ABOUT THIS TASK:
Your answer should consist only of the records, copied exactly, with the images removed.

GIVEN INFORMATION:
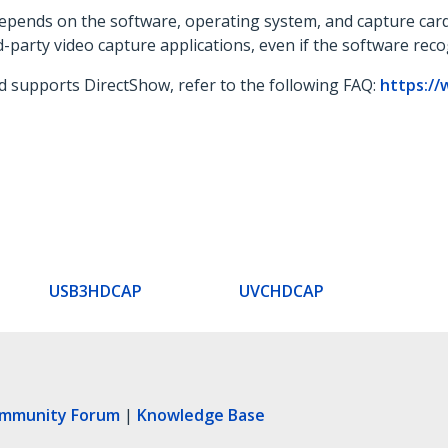
 depends on the software, operating system, and capture card
d-party video capture applications, even if the software rec
d supports DirectShow, refer to the following FAQ:
https://
USB3HDCAP
UVCHDCAP
ommunity Forum
|
Knowledge Base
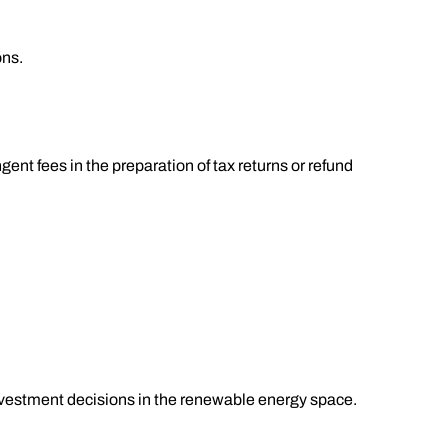
ons.
ent fees in the preparation of tax returns or refund
investment decisions in the renewable energy space.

TASK RESPONSE:
 depends on the software, operating system, and capture card
d-party video capture applications, even if the software rec
d supports DirectShow, refer to the following FAQ:
https://
USB3HDCAP
UVCHDCAP
ommunity Forum
|
Knowledge Base
ons.
ent fees in the preparation of tax returns or refund
investment decisions in the renewable energy space.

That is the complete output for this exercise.